La même source explique également que le magistrat dispose d’un pouvoir discrétionnaire lui donnant le droit d’accorder, ou non, ladite autorisation. « L’autorisation du mariage n’admet aucune forme d’appel, comme le stipule l’article 6 du Code du Statut Personnel. Et si on applique ces textes de lois dans l’affaire en question, l’on constate que pour cette fillette qui a subi des rapports sexuels ayant engendré la grossesse tout en étant âgée de plus de 13 ans, le juge civil a émis une autorisation de mariage fondée sur le contenu de l’article 5 du Code du Statut Personnel », assure-t-il encore.

 

A noter que le procureur général a annoncé son intention d’effectuer toutes les procédures nécessaires pour faire en sorte que ce mariage soit annulé par le juge de la famille.
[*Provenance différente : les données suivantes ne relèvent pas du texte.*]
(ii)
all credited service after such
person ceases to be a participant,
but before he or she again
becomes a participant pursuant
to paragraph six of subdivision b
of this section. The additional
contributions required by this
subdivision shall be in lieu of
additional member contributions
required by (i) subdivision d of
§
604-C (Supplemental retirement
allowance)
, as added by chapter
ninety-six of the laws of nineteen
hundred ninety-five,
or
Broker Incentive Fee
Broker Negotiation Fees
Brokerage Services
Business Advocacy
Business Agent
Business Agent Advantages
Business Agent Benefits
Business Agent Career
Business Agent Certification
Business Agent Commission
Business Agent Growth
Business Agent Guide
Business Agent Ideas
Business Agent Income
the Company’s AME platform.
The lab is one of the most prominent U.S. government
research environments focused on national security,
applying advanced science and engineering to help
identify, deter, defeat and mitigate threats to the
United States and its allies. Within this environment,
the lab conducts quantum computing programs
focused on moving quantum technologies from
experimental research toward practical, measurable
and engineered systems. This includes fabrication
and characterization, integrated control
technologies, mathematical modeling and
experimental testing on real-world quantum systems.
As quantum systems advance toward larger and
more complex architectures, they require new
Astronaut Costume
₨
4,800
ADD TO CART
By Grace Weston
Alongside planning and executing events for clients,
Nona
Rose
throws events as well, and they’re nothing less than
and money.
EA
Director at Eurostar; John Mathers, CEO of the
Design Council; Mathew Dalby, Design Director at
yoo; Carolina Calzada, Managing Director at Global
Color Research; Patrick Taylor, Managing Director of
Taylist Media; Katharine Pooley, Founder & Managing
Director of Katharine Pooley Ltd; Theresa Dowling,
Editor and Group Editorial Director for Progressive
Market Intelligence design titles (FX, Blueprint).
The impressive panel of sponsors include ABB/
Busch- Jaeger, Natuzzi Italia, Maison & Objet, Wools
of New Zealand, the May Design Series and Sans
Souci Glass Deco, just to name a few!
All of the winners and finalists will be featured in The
Chokri El Mejri, procureur de la république auprès du tribunal de première instance du Kef, assure, d’ailleurs, dans des déclarations accordées à la presse qu’une plainte sera bientôt déposée auprès du juge de la famille pour obtenir la résiliation du contrat de mariage conclu entre l’enfant violée et son violeur et pour faire appel de cette décision. Cette plainte sera déposée en coordination entre le Ministère public et le Délégué à la Protection de l’Enfance dans la région, explique-t-il.

 

 

El Mejri précise encore que le Ministère public a contacté la famille pour l’autoriser à ne pas envoyer la fillette au domicile conjugal, jusqu’à la résolution du contentieux.

 

Dans le même ordre d’idées, le chef du gouvernement Youssef Chahed a annoncé la décision de soumettre à l’Assemblée des Représentants du Peuple un projet d’amendement portant uniquement sur l’article 227 Bis du Code Pénal avec une demande d’accélérer la procédure visant à statuer sur ledit article, et cela en attendant que soit revue la totalité du texte portant sur la lutte contre les violences faites aux femmes.

 

Le Ministère de la femme avait en effet présenté à l’Assemblée des Représentants du Peuple un projet de loi ayant pour objet la lutte contre les violences faites aux femmes. Ce texte est composé de quatre chapitres dont le troisième porte sur les crimes commis contre la femme, y compris les viols et les abus sexuels, de même qu’il propose de nouveaux amendements des articles 227 et 227 Bis, objet de controverse dans l’affaire en question.